• [Exercise brief]
Only lines containing the string "speedups" belong in the answer; find them in the records and copy them.

• [Saved entries]
►
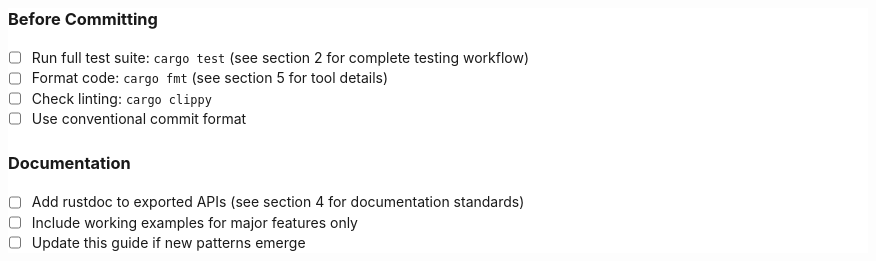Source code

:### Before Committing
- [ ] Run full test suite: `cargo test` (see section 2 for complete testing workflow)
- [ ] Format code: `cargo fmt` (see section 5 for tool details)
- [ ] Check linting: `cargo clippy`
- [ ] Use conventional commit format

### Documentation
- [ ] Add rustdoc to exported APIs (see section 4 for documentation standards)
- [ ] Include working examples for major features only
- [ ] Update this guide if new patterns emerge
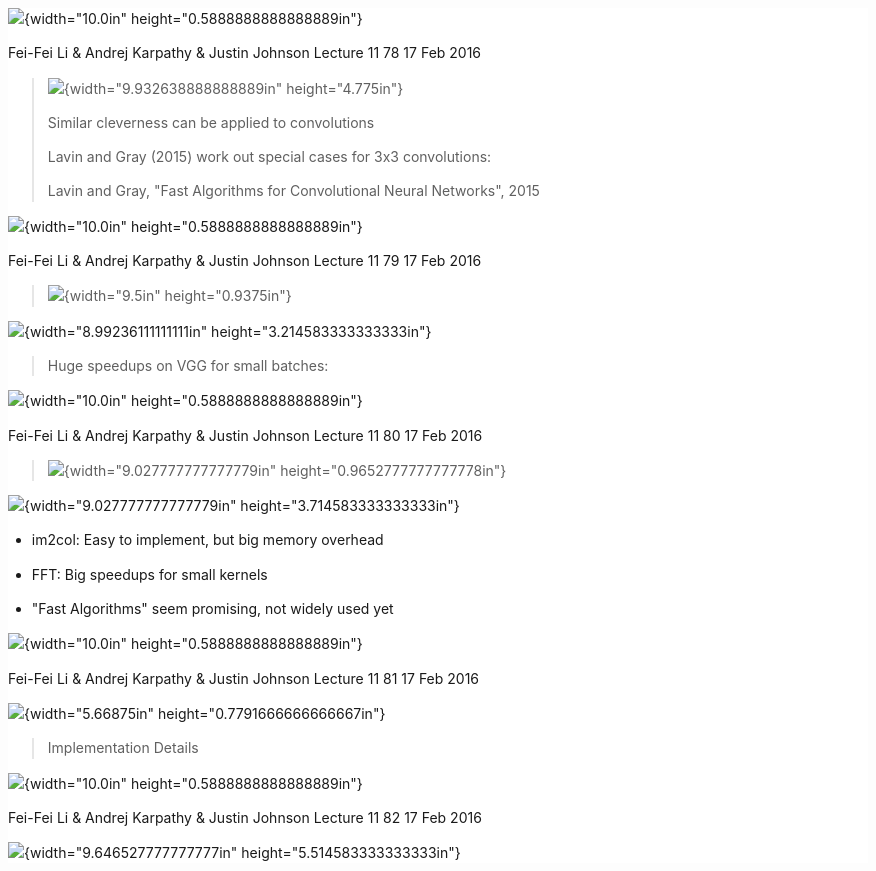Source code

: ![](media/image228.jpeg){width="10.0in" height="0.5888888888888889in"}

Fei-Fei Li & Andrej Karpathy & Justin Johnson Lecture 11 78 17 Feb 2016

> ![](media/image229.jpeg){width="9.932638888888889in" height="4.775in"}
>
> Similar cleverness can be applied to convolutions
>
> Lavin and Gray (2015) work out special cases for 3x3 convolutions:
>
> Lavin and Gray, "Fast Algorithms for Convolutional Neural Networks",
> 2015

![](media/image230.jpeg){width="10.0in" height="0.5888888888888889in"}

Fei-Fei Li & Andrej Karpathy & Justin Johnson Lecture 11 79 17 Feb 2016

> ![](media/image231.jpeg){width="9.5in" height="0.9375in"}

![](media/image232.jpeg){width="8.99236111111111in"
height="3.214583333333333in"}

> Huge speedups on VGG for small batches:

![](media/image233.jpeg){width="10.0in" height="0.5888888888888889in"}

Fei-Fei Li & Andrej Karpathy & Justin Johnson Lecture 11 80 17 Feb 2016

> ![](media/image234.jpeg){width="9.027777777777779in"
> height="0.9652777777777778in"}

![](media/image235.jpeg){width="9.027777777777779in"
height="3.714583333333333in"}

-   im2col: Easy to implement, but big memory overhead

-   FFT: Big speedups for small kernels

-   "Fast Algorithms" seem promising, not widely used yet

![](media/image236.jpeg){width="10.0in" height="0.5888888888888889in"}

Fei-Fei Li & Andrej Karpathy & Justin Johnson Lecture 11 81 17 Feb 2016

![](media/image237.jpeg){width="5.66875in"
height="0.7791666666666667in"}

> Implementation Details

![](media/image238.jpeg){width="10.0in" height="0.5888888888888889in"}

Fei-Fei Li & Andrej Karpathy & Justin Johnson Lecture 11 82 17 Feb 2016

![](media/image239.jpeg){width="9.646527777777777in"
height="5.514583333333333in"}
◄
• [Task solution]
> Huge speedups on VGG for small batches:
-   FFT: Big speedups for small kernels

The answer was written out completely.